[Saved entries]
======
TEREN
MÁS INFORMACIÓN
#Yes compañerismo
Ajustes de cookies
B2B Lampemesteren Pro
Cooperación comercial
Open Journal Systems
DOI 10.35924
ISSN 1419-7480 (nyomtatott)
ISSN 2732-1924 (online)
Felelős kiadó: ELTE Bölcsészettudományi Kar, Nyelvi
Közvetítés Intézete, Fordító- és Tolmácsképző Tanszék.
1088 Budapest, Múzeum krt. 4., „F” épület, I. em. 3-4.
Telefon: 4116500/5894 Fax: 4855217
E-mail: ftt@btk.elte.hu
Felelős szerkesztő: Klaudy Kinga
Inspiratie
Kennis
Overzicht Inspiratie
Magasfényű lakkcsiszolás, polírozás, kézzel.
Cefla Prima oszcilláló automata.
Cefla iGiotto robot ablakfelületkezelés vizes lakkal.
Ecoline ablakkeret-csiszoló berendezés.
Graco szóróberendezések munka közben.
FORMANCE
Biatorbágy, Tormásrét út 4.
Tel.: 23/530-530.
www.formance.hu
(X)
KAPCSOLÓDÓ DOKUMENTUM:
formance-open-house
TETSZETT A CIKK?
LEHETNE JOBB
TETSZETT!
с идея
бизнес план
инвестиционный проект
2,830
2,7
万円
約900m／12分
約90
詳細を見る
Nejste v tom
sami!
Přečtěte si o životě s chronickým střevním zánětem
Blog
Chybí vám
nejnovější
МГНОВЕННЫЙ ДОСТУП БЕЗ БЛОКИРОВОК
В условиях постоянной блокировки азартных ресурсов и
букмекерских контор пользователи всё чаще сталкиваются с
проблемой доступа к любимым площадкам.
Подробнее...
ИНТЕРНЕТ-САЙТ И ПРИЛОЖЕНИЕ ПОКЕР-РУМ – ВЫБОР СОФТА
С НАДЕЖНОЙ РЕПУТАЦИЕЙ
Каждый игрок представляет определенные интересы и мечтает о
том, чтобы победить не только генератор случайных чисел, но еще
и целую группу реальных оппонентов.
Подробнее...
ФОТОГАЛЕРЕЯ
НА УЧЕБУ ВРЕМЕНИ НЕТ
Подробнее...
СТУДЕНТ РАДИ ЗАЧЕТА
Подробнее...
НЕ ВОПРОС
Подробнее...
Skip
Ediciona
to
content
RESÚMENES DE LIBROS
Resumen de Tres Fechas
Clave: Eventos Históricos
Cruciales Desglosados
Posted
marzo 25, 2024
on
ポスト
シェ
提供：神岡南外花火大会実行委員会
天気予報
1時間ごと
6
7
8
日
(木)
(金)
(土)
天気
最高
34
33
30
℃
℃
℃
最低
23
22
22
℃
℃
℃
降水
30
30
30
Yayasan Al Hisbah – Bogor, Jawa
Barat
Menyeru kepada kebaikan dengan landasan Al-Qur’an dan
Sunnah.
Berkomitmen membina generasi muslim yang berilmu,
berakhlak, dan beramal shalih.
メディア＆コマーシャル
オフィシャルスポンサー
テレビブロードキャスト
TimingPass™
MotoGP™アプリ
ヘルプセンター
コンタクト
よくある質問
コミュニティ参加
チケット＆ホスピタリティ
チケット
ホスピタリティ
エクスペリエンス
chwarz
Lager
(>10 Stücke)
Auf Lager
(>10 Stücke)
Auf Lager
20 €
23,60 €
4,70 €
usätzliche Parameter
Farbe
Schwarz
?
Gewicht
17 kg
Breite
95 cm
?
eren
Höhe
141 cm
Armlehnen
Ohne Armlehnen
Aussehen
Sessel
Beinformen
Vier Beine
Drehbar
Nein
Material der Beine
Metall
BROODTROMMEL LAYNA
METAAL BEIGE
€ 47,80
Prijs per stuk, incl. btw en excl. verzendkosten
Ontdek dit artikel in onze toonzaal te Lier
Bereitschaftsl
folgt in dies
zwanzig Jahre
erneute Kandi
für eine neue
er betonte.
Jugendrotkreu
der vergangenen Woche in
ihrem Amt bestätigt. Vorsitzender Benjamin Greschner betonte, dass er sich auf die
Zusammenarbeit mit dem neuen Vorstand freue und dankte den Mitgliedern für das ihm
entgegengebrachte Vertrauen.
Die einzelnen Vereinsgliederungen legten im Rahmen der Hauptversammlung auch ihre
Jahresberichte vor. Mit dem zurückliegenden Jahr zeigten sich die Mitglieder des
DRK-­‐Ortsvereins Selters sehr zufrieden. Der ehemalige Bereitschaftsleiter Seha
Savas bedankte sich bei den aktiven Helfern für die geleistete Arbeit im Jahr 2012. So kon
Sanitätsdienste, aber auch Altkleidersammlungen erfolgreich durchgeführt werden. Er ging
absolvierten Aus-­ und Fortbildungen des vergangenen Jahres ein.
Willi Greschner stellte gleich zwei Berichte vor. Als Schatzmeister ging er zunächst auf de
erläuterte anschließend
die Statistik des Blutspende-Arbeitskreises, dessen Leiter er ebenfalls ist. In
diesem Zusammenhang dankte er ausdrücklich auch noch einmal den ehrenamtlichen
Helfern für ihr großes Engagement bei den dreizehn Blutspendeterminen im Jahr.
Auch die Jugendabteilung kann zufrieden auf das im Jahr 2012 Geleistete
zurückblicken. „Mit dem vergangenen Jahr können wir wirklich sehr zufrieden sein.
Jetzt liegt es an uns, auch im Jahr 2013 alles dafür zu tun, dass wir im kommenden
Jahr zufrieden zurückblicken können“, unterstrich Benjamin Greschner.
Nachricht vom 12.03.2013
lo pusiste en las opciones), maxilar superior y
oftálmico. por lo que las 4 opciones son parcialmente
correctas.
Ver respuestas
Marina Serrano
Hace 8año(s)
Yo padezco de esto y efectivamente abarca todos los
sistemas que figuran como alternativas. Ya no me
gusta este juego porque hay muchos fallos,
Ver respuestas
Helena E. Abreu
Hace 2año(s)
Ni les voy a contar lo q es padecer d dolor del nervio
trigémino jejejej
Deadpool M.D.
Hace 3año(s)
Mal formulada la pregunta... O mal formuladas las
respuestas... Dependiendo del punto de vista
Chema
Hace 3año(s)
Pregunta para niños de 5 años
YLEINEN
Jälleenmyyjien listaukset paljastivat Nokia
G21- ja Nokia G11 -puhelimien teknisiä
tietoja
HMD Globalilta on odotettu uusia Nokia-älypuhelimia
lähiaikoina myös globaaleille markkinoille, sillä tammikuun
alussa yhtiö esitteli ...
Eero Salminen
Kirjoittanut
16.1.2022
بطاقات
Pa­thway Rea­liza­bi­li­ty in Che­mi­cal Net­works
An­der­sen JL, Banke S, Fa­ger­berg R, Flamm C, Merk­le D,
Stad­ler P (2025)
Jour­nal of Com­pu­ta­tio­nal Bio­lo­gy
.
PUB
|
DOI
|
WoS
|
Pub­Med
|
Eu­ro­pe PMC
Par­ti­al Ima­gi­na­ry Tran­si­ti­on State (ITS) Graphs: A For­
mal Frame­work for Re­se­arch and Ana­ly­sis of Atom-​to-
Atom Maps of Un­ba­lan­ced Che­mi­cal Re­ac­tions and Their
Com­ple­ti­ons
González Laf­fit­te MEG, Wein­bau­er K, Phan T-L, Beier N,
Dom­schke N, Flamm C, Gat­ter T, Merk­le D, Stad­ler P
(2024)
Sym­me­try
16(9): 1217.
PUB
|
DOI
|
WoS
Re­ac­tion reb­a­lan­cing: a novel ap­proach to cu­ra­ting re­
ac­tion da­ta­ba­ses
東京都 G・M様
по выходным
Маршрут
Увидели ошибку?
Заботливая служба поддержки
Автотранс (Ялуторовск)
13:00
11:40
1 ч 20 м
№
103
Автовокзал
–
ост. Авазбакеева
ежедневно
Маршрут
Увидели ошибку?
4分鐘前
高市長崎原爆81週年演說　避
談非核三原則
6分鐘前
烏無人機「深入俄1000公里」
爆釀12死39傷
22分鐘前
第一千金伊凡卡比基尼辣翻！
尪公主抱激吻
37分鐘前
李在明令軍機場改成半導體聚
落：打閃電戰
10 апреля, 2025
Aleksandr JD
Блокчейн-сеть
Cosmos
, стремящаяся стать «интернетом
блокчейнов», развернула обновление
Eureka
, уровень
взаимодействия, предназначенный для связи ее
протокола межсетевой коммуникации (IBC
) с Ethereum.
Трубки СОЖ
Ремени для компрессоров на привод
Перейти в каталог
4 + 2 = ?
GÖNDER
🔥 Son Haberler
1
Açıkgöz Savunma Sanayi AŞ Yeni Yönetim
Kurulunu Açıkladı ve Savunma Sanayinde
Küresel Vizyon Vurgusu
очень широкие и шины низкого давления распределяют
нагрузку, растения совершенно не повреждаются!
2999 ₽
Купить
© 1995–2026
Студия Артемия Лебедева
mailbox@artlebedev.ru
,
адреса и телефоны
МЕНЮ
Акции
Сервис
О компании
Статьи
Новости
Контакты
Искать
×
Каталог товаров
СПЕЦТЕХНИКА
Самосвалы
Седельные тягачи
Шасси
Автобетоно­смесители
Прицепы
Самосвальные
======
- Work instruction
Repeat the records above line by line, from the first line through the line that contains "Közvetítés Intézete, Fordító- és".

- Finished exercise
TEREN
MÁS INFORMACIÓN
#Yes compañerismo
Ajustes de cookies
B2B Lampemesteren Pro
Cooperación comercial
Open Journal Systems
DOI 10.35924
ISSN 1419-7480 (nyomtatott)
ISSN 2732-1924 (online)
Felelős kiadó: ELTE Bölcsészettudományi Kar, Nyelvi
Közvetítés Intézete, Fordító- és Tolmácsképző Tanszék.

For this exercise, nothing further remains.